We have made some progress toward instituting cost controls under medicare and medicaid. And by establishing regional professional standards review organizations of physicians, we hope to improve the quality of care financed by these programs. But only by establishing cost and quality accountability for our health care system – through national health insurance – can we bring costs under control for the majority of Americans.


IX


Cost accountability under national health insurance should include advance budgeting – so doctors and hospitals will plan how to provide the most health care for the money available. It should encourage HMOs and other less expensive forms of care for all communities. It should include incentives to coordinate health delivery, encouraging hospitals and nursing homes to combine their services, giving more options to the public and to physicians.


And a basic element of national health insurance should be coverage of all Americans, for all health care.

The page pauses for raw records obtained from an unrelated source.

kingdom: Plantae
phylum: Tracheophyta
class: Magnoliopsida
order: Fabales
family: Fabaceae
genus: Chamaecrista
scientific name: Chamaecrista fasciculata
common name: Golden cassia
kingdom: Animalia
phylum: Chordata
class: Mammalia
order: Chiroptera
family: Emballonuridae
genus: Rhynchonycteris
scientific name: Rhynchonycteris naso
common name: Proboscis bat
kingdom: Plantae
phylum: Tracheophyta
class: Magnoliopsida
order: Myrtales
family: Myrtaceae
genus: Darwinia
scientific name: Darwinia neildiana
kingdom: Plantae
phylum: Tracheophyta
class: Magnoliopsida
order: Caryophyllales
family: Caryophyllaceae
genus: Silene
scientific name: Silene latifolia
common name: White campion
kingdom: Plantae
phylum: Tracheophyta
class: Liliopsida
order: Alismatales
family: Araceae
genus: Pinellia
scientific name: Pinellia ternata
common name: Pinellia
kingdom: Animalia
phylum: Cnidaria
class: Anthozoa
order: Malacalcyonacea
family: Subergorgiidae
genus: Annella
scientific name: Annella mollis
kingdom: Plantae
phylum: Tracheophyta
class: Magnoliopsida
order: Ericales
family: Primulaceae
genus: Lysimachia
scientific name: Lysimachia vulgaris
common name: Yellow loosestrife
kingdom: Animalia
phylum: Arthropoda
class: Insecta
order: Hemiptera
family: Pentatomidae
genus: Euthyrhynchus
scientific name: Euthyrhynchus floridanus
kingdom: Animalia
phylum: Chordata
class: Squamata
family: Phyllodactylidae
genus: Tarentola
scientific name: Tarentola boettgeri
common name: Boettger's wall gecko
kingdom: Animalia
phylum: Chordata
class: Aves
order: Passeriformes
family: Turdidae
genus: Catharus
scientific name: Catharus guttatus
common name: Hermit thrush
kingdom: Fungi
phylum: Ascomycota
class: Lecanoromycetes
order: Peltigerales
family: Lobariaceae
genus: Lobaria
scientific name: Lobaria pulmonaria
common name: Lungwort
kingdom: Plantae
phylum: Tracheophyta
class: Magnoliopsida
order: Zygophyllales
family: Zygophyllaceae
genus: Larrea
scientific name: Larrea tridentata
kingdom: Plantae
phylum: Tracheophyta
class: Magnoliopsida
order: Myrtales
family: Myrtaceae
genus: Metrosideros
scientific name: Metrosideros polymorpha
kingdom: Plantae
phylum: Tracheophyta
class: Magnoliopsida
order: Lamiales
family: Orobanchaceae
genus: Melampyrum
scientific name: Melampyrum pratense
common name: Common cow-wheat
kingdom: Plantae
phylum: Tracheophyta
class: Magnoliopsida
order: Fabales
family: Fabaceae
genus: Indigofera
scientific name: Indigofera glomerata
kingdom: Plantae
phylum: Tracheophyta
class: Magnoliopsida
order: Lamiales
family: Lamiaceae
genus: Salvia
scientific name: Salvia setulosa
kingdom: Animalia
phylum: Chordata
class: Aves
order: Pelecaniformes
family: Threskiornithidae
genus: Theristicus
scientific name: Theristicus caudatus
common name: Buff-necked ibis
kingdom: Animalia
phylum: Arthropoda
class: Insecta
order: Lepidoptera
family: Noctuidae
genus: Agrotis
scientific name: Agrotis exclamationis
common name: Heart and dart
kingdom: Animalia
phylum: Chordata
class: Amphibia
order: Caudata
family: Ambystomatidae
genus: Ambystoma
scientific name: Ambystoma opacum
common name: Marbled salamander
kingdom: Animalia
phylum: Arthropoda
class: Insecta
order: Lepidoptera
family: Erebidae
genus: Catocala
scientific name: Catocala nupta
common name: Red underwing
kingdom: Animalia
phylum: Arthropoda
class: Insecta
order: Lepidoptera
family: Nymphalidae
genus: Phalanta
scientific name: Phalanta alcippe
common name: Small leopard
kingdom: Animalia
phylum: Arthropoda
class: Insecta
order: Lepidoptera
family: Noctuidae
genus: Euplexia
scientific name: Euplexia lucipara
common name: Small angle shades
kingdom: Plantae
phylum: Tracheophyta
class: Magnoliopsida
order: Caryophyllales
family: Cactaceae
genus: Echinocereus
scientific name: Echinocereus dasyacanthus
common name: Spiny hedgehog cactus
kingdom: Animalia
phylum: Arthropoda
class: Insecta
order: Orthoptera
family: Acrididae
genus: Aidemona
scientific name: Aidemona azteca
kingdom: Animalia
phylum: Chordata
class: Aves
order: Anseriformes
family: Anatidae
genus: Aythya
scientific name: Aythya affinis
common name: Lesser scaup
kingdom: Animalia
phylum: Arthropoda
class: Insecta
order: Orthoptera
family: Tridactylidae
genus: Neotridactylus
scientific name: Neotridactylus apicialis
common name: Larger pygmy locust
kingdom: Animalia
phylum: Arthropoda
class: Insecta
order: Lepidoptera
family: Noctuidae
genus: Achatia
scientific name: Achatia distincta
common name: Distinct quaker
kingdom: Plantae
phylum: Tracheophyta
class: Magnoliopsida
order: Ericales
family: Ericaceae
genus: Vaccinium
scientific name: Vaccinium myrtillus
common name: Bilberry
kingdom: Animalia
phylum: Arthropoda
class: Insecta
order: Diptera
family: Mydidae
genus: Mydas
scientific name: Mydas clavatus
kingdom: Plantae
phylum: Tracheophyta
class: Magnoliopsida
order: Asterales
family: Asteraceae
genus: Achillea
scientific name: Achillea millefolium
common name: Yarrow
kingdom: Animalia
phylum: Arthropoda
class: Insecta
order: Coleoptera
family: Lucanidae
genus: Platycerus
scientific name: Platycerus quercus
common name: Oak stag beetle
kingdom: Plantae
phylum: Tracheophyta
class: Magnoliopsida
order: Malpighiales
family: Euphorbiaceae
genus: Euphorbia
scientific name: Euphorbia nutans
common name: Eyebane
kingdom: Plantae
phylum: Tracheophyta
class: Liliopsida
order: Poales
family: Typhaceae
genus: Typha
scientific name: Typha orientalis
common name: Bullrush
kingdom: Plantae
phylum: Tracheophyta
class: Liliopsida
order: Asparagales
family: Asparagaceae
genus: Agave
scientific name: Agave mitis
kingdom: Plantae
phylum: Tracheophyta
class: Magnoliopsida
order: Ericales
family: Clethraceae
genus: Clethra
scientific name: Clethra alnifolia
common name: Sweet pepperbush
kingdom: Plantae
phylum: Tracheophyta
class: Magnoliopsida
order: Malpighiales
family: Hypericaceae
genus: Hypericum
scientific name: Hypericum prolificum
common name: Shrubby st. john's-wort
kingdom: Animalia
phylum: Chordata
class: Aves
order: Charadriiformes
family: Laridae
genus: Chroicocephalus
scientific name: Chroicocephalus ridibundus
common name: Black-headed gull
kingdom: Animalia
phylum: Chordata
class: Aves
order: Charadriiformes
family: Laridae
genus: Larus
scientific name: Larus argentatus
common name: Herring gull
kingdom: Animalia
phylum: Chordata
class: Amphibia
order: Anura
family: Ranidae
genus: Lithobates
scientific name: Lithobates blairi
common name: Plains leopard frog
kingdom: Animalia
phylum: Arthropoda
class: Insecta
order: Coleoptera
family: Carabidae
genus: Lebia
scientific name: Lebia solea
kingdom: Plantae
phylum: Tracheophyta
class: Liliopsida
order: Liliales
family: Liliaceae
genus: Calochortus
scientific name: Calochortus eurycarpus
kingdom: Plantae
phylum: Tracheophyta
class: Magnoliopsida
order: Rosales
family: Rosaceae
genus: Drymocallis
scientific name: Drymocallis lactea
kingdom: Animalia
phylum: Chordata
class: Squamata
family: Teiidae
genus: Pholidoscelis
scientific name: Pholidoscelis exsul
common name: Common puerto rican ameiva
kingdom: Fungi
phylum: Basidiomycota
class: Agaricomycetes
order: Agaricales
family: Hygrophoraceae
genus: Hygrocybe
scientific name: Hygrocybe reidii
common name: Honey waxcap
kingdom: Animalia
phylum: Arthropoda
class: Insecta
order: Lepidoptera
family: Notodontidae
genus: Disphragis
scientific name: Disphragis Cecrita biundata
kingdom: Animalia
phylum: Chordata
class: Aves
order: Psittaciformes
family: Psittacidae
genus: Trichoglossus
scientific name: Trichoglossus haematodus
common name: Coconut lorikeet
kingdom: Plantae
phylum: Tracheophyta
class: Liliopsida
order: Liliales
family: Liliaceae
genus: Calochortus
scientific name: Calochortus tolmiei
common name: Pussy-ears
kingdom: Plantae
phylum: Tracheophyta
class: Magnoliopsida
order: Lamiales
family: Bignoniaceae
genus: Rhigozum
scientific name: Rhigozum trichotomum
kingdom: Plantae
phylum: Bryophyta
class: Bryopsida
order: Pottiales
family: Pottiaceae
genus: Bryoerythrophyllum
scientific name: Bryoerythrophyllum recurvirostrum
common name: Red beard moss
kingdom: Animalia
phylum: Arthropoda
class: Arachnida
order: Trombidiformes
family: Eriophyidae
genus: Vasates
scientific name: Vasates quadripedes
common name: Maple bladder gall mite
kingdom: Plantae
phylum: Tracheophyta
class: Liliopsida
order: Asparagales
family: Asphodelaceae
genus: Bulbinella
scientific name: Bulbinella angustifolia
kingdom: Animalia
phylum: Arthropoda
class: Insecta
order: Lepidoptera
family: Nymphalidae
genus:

Removing the price tag from health, while improving the quality of care, through national health insurance, must remain our central goal.


X


The more limited reforms we consider in Congress this year should be evaluated against that the central goal.


We should continue to improve Federal support for research in the traditional medical sciences, and expand our effort into new areas of inquiry like environmental health.


We must give more encouragement to improving health manpower, where it is most needed.


We should continue to support health care delivery innovations, like HMOs.


And we should place a high priority on expanding financing coverage of health costsfor the poor, the low income, the elderly, and the catastrophic victim.


Progress will depend upon public awareness and public support. I hope that as we debate health legislation, we will hear from all of you about your concern for comprehensive reform.


We have created great health resources in our nation: dedicated professionals, concerned citizens, and committed political leaders. But we must aim high to attain our goal of assured, accessible, high quality health care – for all Americans.